Gatte A glotzte paralysiert Gattin B auf die Beine, während Gattin A beleidigt aufgrund der Gattenignoranz gegenüber ihren Beinen, den Whisky zum Getränk des Jahres hochjubelte und provokativ ihrem Mann entgegen sang: „Karamba, Karacho, ein Whisky, Määääännor sind Schweiiine…“ Der Gatte glotzte wie ein Schaf, umrahmt von den anderen Penisträgern, die eine Stummfilmvorführung darboten. 

Titel des Films: das „Schweigen der Männer“.

Bevor der erste Mord passierte, kapitulierte die Testosteron-Riege und rottete sich auf der Terrasse zusammen. Die Hausherrin entschied sich zu handeln, wankte auf ihren Ehemann zu und sagte: „Mit dir rede ich heute keinen Schluck mehr, hautab…“ und verschwand wieder ins Luderhaus.

Die Männer entschieden sich zur gemeinsamen Übernachtung beim Rechtsanwalt Hoeger. Der führte den Tross an und sprach  „Ehe ist die Abkürzung für „errare humanum est“. Irren ist menschlich. Los Jungs, ich habe noch eine Kiste Bionade im Haus.“  

Oh, mein Gott, das nenne ich mal Selbstentmannung. Mittlerweile war ich aufgrund von Eckes Edelkirsch, Stonsdorfer und Weißweinschorle ein wenig schläfrig.

Die Frauen waren längst in denselben Langeweile-Status wie ihre Männer zurückgekehrt. Sie lagen auf der Couch herum und suhlten sich in ihrem Beziehungs-Unglück. Anja heulte bei einem in Dauerschleife laufenden Song von „Kajagoogoo“, Anne lamentierte über den Sinn-Zusammenhang von „Lebensgefahr und Lebensgefährte“, Christina bestellte sich im Vollsuff per Internet einen Riesen-Dildo, die Hausherrin polierte wie paralysiert mit einem Mikrofasertuch am Flachbildschirm herum und motzte über den Göttergatten, der Ihr diese Scheiße ins Haus gebracht hätte und der Rest schrieb böse SMS an die Männer.

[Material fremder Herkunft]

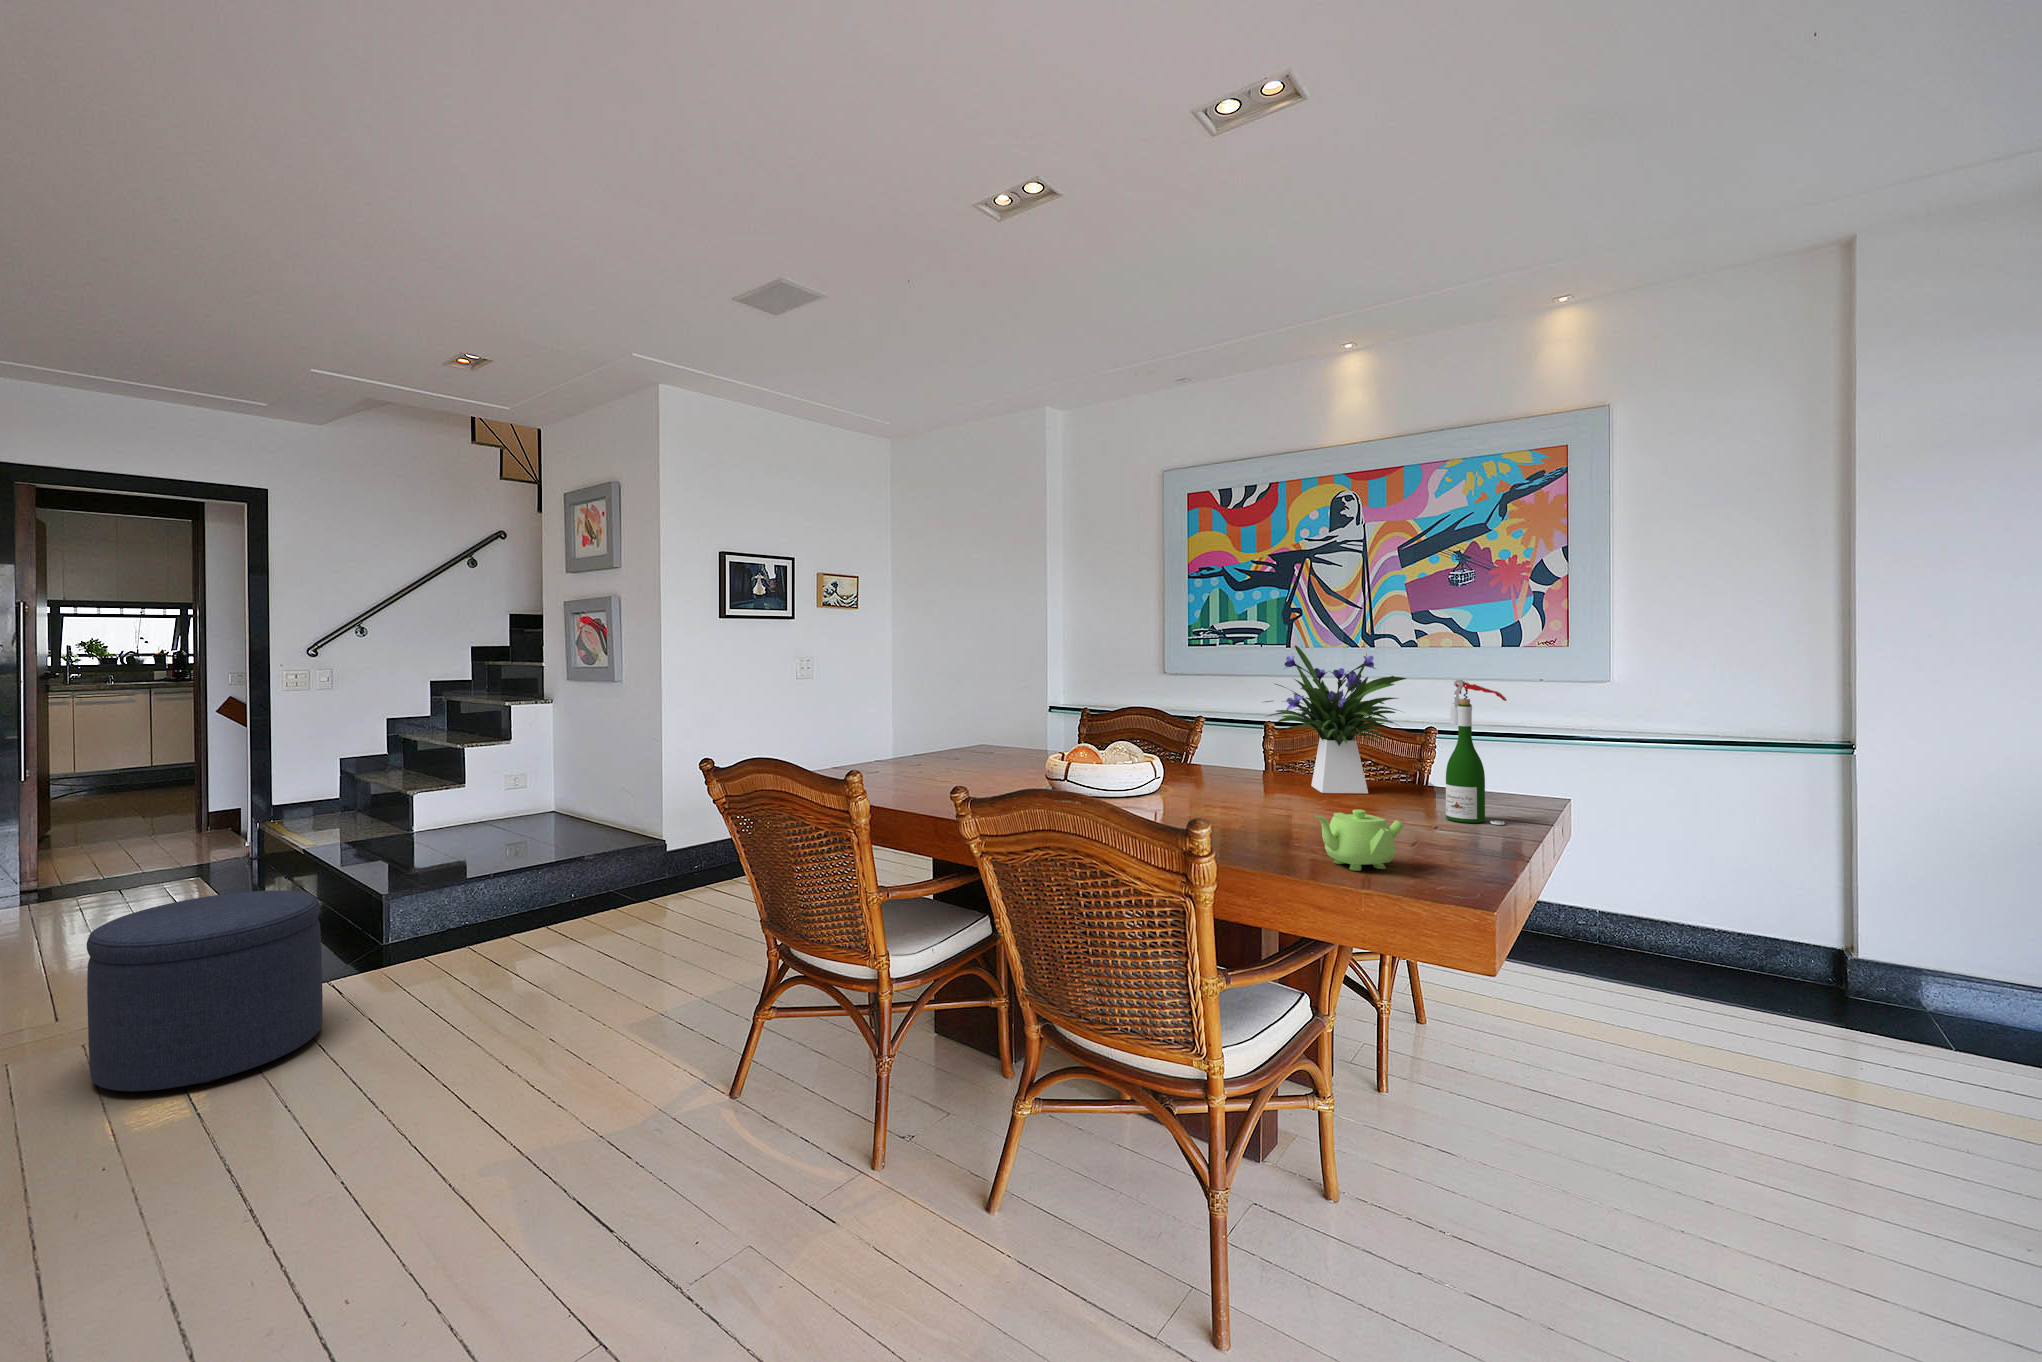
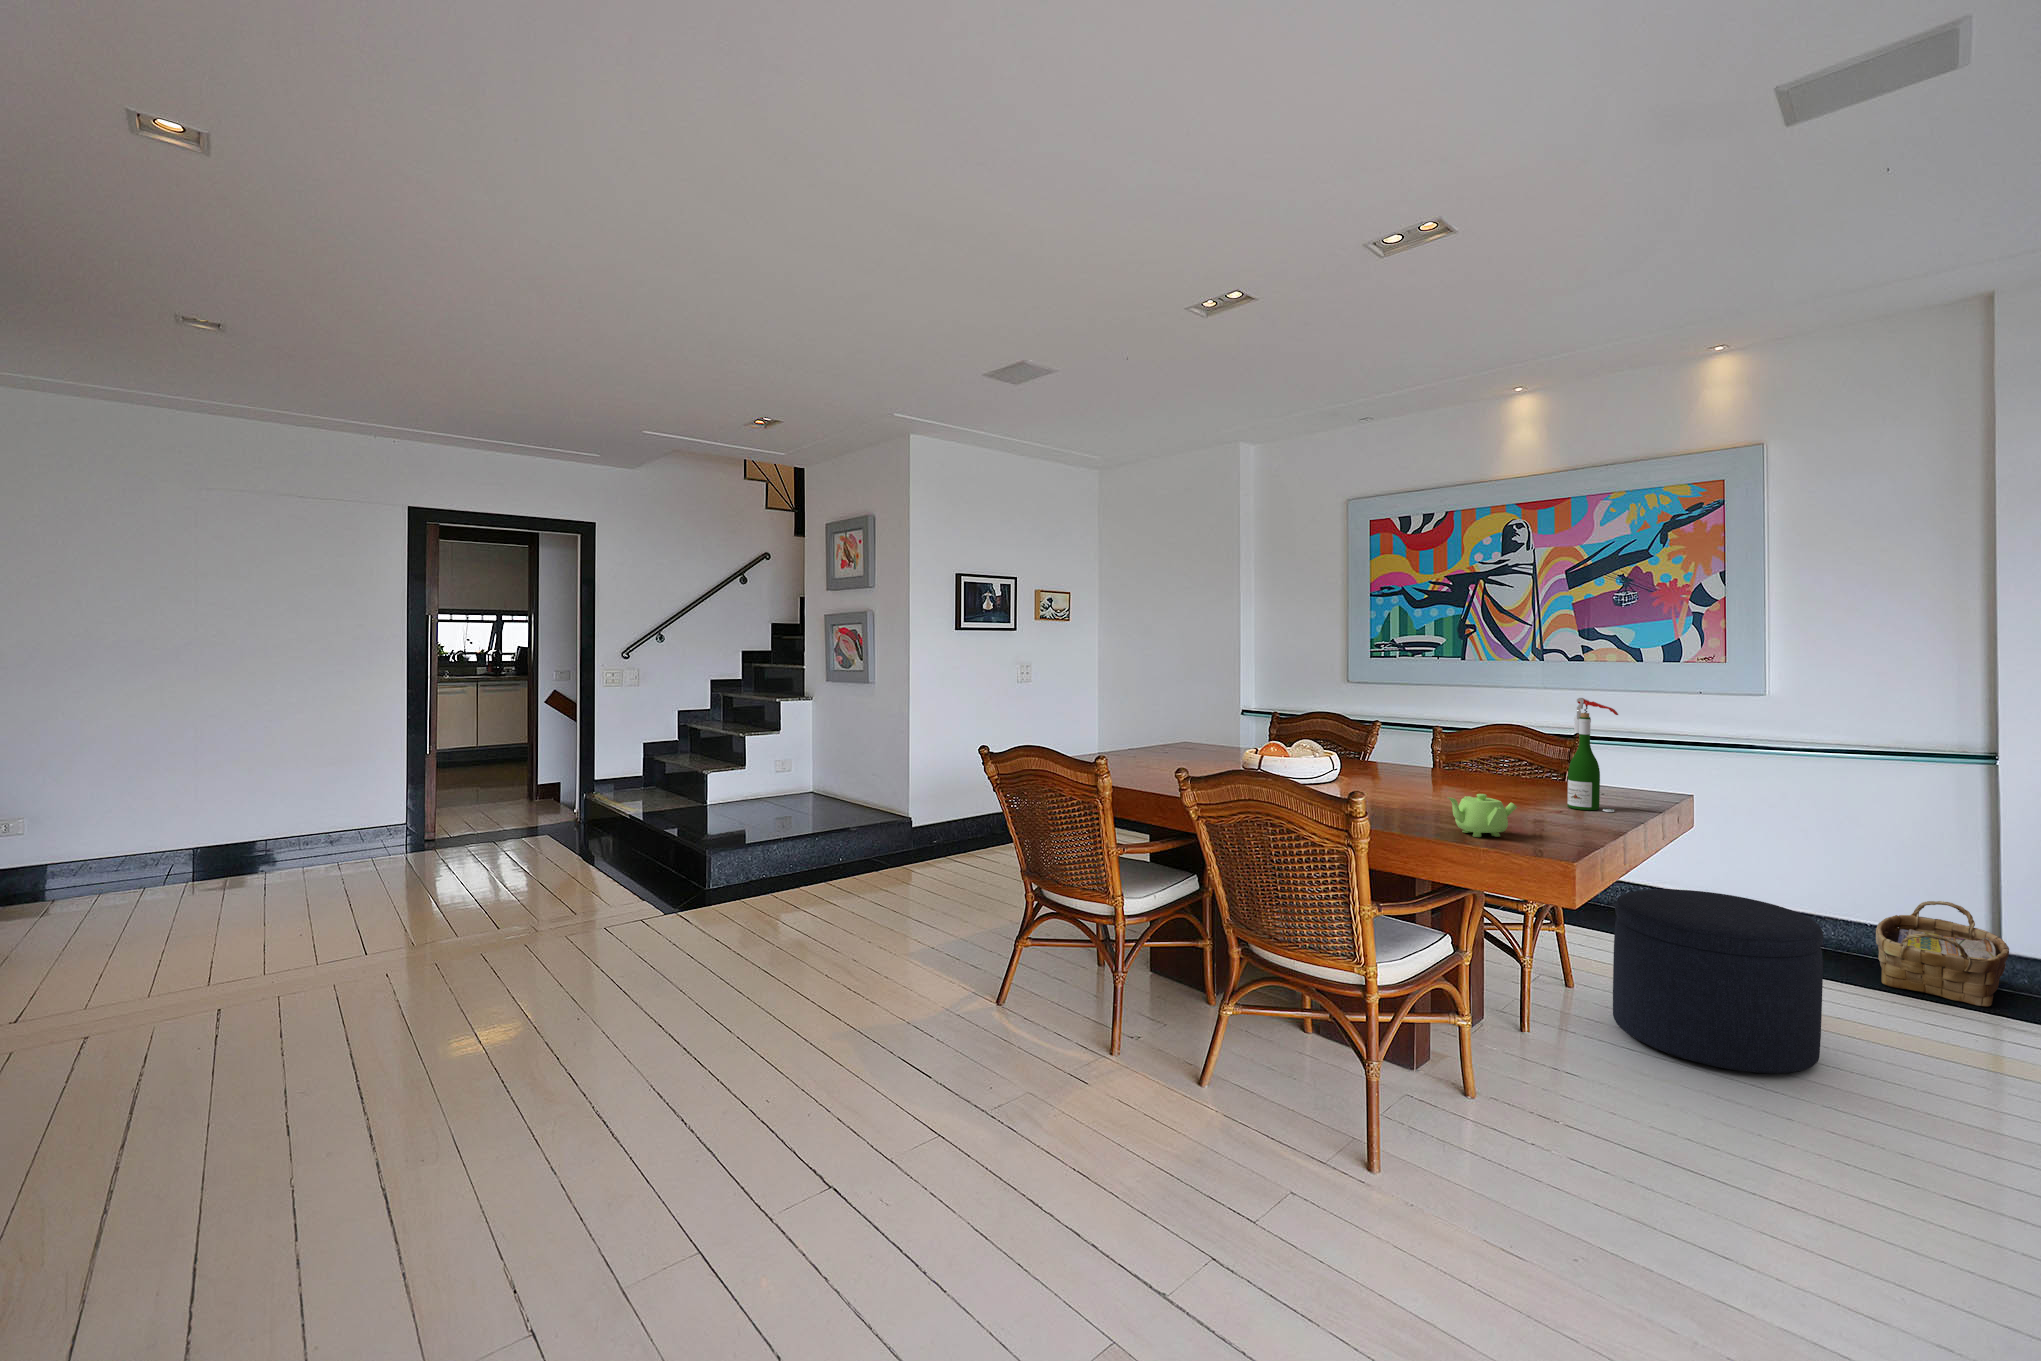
flower arrangement: present [1265,645,1406,793] -> none [1423,666,1549,787]
ottoman: present [87,890,323,1091] -> present [1613,889,1824,1073]
woven basket: none [1740,904,1881,1025] -> present [1876,901,2009,1006]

Ich hatte die Schnauze voll. Wer bin ich denn? Ich heiße Tommy. Ich bin Single. Und gemein. Und dass die Trullas mir noch mit auf den Weg gegeben haben, ich möge doch bitte keinem etwas über diese Party erzählen, neee, das können sie sich schön in die Haare schmieren. Familie Arschloch-Zimtzicke und ihre Freunde aus der Rama-Werbung werden sich noch wundern. Morgen schicke ich Ihnen die ersten Handyvideos. Die können sie sich dann zum Actimel-Frühstück am Ikea-Tisch angucken.  

Tommy-Production proudly presents „Vatertag, der Tag, an dem Mutti mutierte“. Tut mir leid, ich bin gemein. Ich bin Single.